TEXT PASSAGE start

Tutorial: Building Multi-Agent Workflow Pipelines with NATS

ENGINEERING TEAM·OCT 15, 2026·10 min read
Technicalcyborgenicnatsworkflowpipelinemulti-agenttutorialtask-managementjetstream

Most multi-agent systems treat task assignment as a single hop: one agent sends a task to another, and that is it. But production work is rarely one step. A feature request becomes a specification, then code, then a security review, then a deployment, then a blog post announcement. That is 5 agents touching one unit of work in sequence, with branching paths if any step fails.

At GenBrain AI, we run a 7-agent Cyborgenic Organization where pipelines like this execute daily. This tutorial walks through building a multi-agent workflow pipeline from scratch using NATS JetStream, covering real subject conventions, actual task payloads, dependency configuration, error handling, and retry patterns. Everything here runs in production at agent.ceo.

Prerequisites

Before starting, you need:

  • A NATS server with JetStream enabled (we run NATS 2.10+ on GKE)
  • At least 2 agents connected to the NATS cluster
  • Firestore or another state store for task persistence
  • Familiarity with the agent.ceo task lifecycle: assigned -> accepted -> in_progress -> completed_unverified -> completed

Step 1: Define the Pipeline

A pipeline is a sequence of stages, where each stage maps to an agent role. Let us build a concrete example: the "Feature Ship" pipeline that takes a feature request from specification to production.

pipeline: feature-ship
stages:
  - name: specification
    agent: cto
    timeout_minutes: 60
    output: spec_document
  - name: implementation
    agent: backend
    timeout_minutes: 180
    depends_on: specification
    input: spec_document
    output: pull_request_url
  - name: security_review
    agent: cso
    timeout_minutes: 45
    depends_on: implementation
    input: pull_request_url
    output: security_clearance
  - name: deployment
    agent: devops
    timeout_minutes: 30
    depends_on: security_review
    input: pull_request_url
    output: deployment_url
  - name: announcement
    agent: marketing
    timeout_minutes: 60
    depends_on: deployment
    input: deployment_url
    output: blog_post_url

Each stage declares its agent, timeout, dependencies, expected input, and expected output. The depends_on field creates the sequential flow. A stage will not start until its dependency has reached completed status.

TEXT PASSAGE end

REQUIRED TASKS —
- a) Do the following statements agree with the NATS pipeline tutorial? For each one, answer yes or no and quote the exact words from the tutorial that decide it.
(i) The security review stage is given a 45-minute timeout.
(ii) A stage may begin before its dependency has reached completed status.
(iii) The prerequisites require at least three agents connected to the NATS cluster.
- b) Print the part of the NATS pipeline tutorial from "Each stage declares" to "reached completed status.".

MATERIAL start

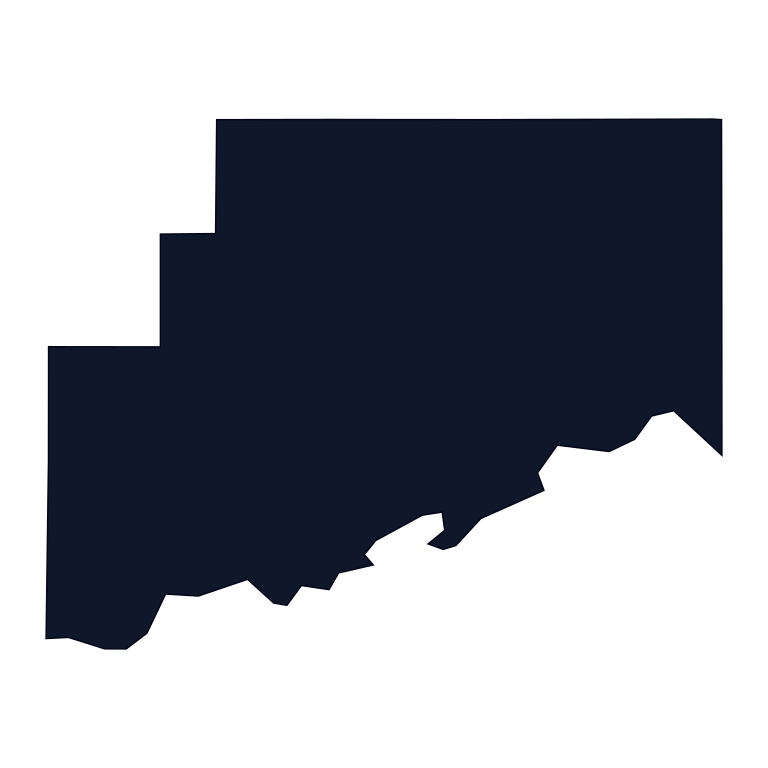 McIntosh, Oklahoma, United States of America (Mercator projection)
{"feature_id": "52423323B48474390013644", "entity_name": "McIntosh", "entity_type": "district", "adm_level": 2, "iso_a3": "USA", "parent_name": "United States of America", "parent_adm1": "Oklahoma", "projection": "mercator", "projection_center": [-95.687, 35.348], "detail": "fine", "context": "isolated", "style": "filled", "palette": "ink", "viewbox_px": 768, "rotation_deg": 0, "n_neighbors": 0, "source": "geoboundaries", "source_scale": "gbopen_adm2", "svg_char_len": 678}
<svg xmlns="http://www.w3.org/2000/svg" viewBox="0 0 768 768"><path d="M48.5,459.4L46.1,638.5L68.5,637.4L104.5,648.8L126.2,648.9L146.9,633.2L165.6,594.0L198.4,596.0L247.5,579.3L273.7,603.0L286.9,605.3L301.4,585.5L329.0,589.6L338.6,572.9L373.2,564.9L364.3,554.6L375.7,540.5L422.2,515.2L442.2,512.0L444.7,530.4L428.1,543.9L443.3,549.4L455.9,545.5L480.8,518.5L543.9,490.3L537.5,472.9L557.2,445.2L609.2,451.5L634.8,439.2L651.6,416.0L673.7,410.7L721.9,455.3L721.7,228.5L721.5,119.6L712.2,119.1L482.5,119.7L426.0,119.6L386.3,119.6L332.4,119.5L216.7,119.7L215.6,233.6L160.4,234.1L160.4,346.9L70.3,346.8L48.6,346.7L48.5,459.4Z" fill="#0f172a" stroke="#020617" stroke-width="1.5"/></svg>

MATERIAL end

SOLUTIONS BY TASK —
- a)
(i) Yes: "timeout_minutes: 45"
(ii) No: "A stage will not start until its dependency has reached completed status."
(iii) No: "At least 2 agents connected to the NATS cluster"

- b)
Each stage declares its agent, timeout, dependencies, expected input, and expected output. The depends_on field creates the sequential flow. A stage will not start until its dependency has reached completed status.